Shaolin Soccer makes me giddy. More then any film I've seen in the past three years it fills me with unrelenting joy about film, life and love.
So of course I'm going to tell you to avoid it like the plague.
Allow me to clarify. Harvey Weinstein thinks you’re an idiot. Really that's the only explanation. So as a result he allows Miramax to butcher any film that come into his hands. Shaolin Soccer has had thirty minutes trimmed from the film. Because you’re stupid. So allow me to make a proposal: If you see Shaolin Soccer at your local art house theater, drive right by it, just cruise right along, and enjoy one of the better boons of the DVD area, the import section at your local video store. Region Free DVD's as far as the eye can see. Shaolin Soccer has been there for a few months. Go rent it, see it how it was meant to be seen. Don't give Miramax the money, send them the message that we don't like our films tampered with. It’s too late for Shaolin Soccer but we still might have time to save Jet Li's new magnus opus, Hero and countless other films. If we can't save it, just keep going back to the import section until they get the message. Taking my own advice, for the purposes of this review it’ll be the 117 min cut I will be reviewing. The real movie.
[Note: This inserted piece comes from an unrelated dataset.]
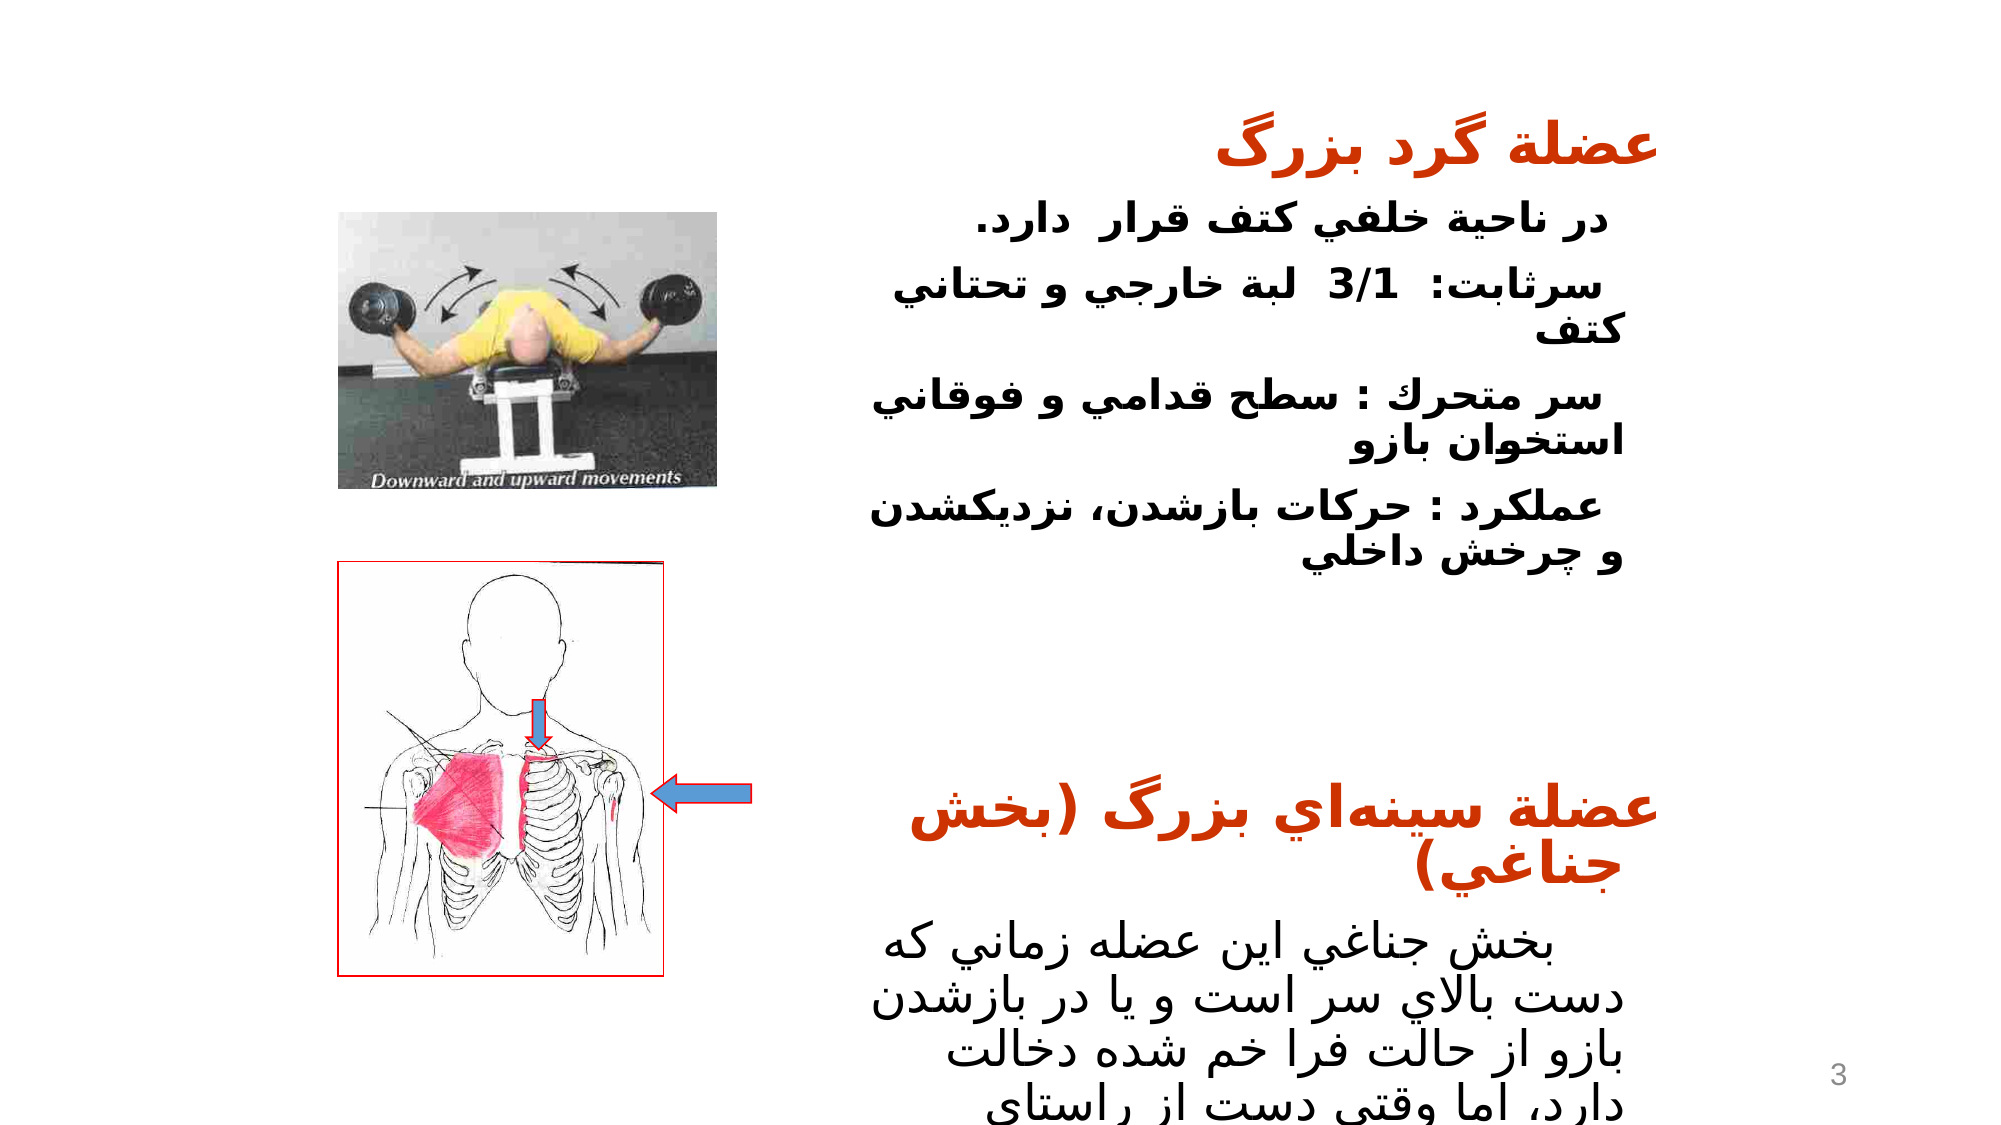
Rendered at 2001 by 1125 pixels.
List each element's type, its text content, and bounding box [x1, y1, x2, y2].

list عضلة گرد بزرگ در ناحية خلفي كتف قرار دارد. سرثابت: 3/1 لبة خارجي و تحتاني كتف سر متحرك : سطح قدامي و فوقاني استخوان بازو عملكرد : حركات بازشدن، نزديك‎شدن و چرخش داخلي عضلة سينه‌اي بزرگ (بخش جناغي) بخش جناغي اين عضله زماني كه دست بالاي سر است و يا در بازشدن بازو از حالت فرا خم شده دخالت دارد، اما وقتي دست از راستاي افقي بدن پايين مي‌آيد، تأثيري در انجام حركت ندارد. [851, 112, 1678, 1046]
slide_number 3 [1412, 1042, 1863, 1103]
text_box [338, 212, 752, 976]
Shaolin Soccer begins with Golden Leg, the star of a Hong Kong soccer league. He finds out that one of his team members, Hung, has been accepting bribes and humiliates him. That day during his champion game he screws up and is crippled by a rabid fan. Years later he's a broken man, a drunk working for Hung, who now coaches the championship, but conspicuously named Team Evil. One day wandering around drunk and alone, he comes across a Shaolin Monk named Sing, begging on the street and sharing his utopian vision of a Kung Fu world with anyone who cares to listen. Golden Leg brushes him off until he sees Sing kick his beer can across town and into a solid brick wall. Then he has an inspiration: A Shaolin powered soccer team. Together Golden Leg and Sing must bring his five brothers together, each with a special Shaolin skill, and each having lost their way in society, and then get them to actually learn to play soccer.
In the meantime, Team Evil is also in training. Realizing the potential threat of a Shaolin powered team, they begin the use of "American performance enhancing drugs" to turn their players into super soldiers. Both teams enter the National Soccer tourney which gives a million dollar bounty to whoever wins.
Characters are Shaolin Soccer's saving grace. While some of them are little more then caricatures, we feel and care for each one, which guides us through the dizzying highs and lows the movie sends us on. There's a love story, between a scarred bakery worker named Mui, and Sing that is just sweet and real, with all the feelings of unrequited love brought into one patched up pair of shoes.
Shaolin Soccer literally does have something for everyone: Action, Drama, Sports, Love, Truly Hilarious Physical Comedy, Fantasy, Musical Numbers, Bruce Lee Funeral Homage, everything and anything you could possibly want. It’s about believing in your dreams, and yourself, and family, and true love, and all the other stuff I usually dismiss as sentimental tosh, served up on platter that is much too tempting for any film lover to ignore.
Of course Miramax has cut out a 1/4 of it, making sure that there is now nothing for nobody. So do yourself a favor. Prove to Harvey Weinstein that you're not an idiot. Go for the real Shaolin Soccer, not the sham that Miramax is trying to sell you.